Excerpts from a dataset
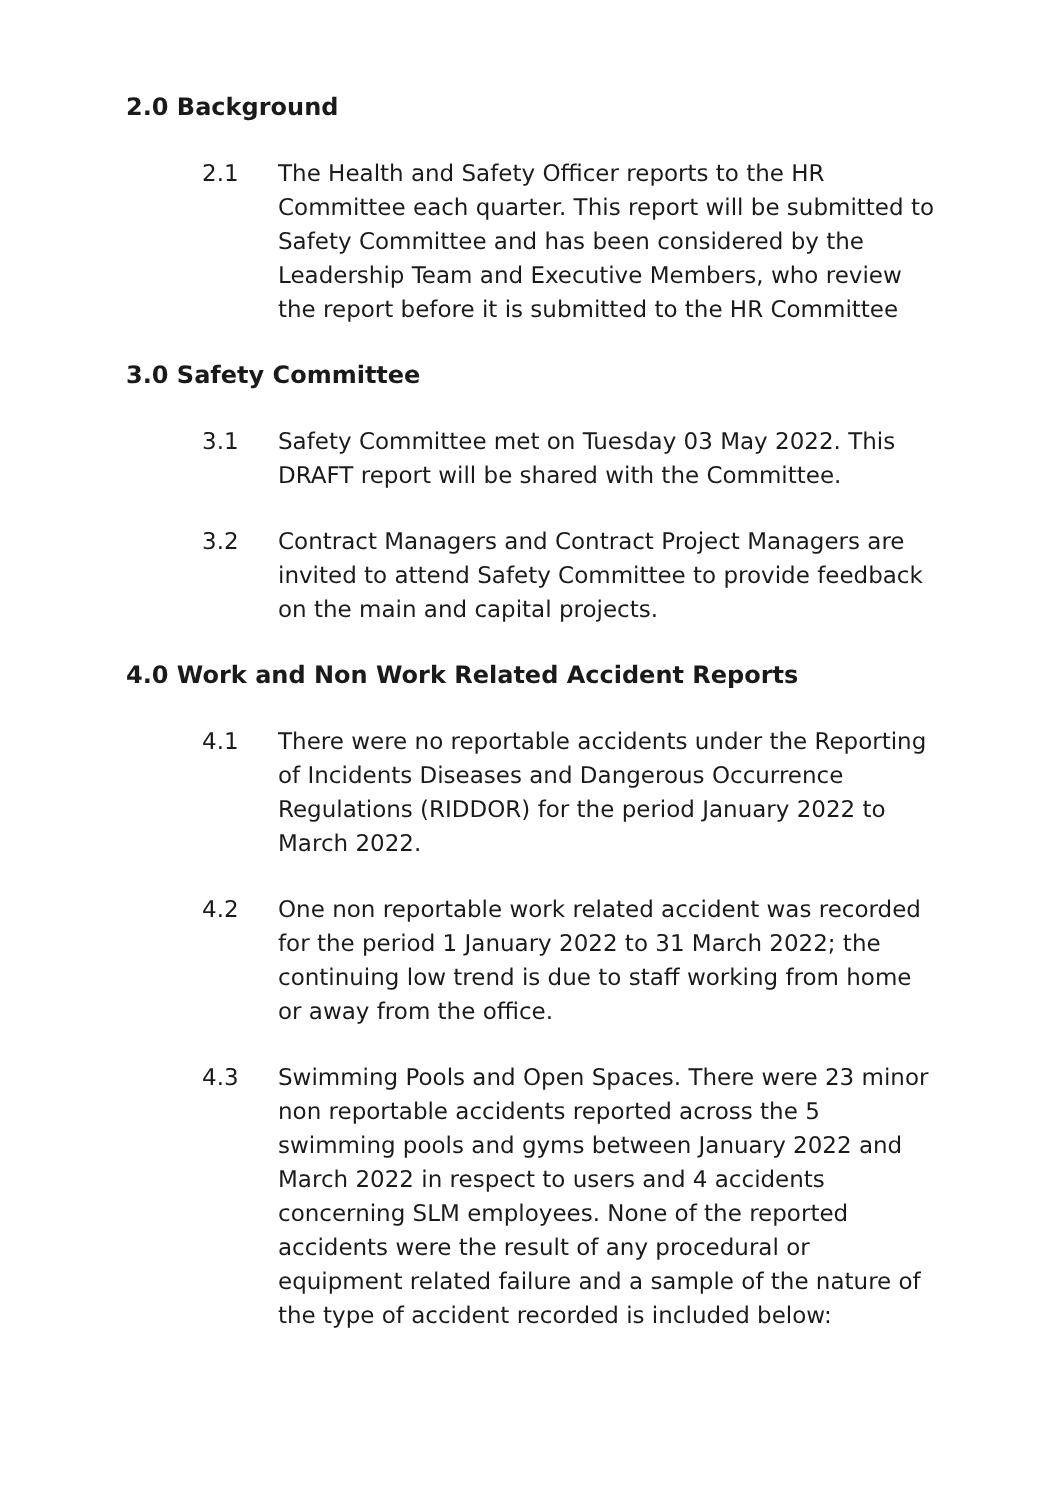2.0 Background
2.1 The Health and Safety Officer reports to the HR Committee each quarter. This report will be submitted to Safety Committee and has been considered by the Leadership Team and Executive Members, who review the report before it is submitted to the HR Committee
3.0 Safety Committee
3.1 Safety Committee met on Tuesday 03 May 2022. This DRAFT report will be shared with the Committee.
3.2 Contract Managers and Contract Project Managers are invited to attend Safety Committee to provide feedback on the main and capital projects.
4.0 Work and Non Work Related Accident Reports
4.1 There were no reportable accidents under the Reporting of Incidents Diseases and Dangerous Occurrence Regulations (RIDDOR) for the period January 2022 to March 2022.
4.2 One non reportable work related accident was recorded for the period 1 January 2022 to 31 March 2022; the continuing low trend is due to staff working from home or away from the office.
4.3 Swimming Pools and Open Spaces. There were 23 minor non reportable accidents reported across the 5 swimming pools and gyms between January 2022 and March 2022 in respect to users and 4 accidents concerning SLM employees. None of the reported accidents were the result of any procedural or equipment related failure and a sample of the nature of the type of accident recorded is included below:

• EXERCISE DETAILS
Return, word for word, the lines from the one containing "4.1 There were" through the end of the data above, both ends included, and nothing else.

• EXPECTED ANSWER
4.1 There were no reportable accidents under the Reporting of Incidents Diseases and Dangerous Occurrence Regulations (RIDDOR) for the period January 2022 to March 2022.
4.2 One non reportable work related accident was recorded for the period 1 January 2022 to 31 March 2022; the continuing low trend is due to staff working from home or away from the office.
4.3 Swimming Pools and Open Spaces. There were 23 minor non reportable accidents reported across the 5 swimming pools and gyms between January 2022 and March 2022 in respect to users and 4 accidents concerning SLM employees. None of the reported accidents were the result of any procedural or equipment related failure and a sample of the nature of the type of accident recorded is included below:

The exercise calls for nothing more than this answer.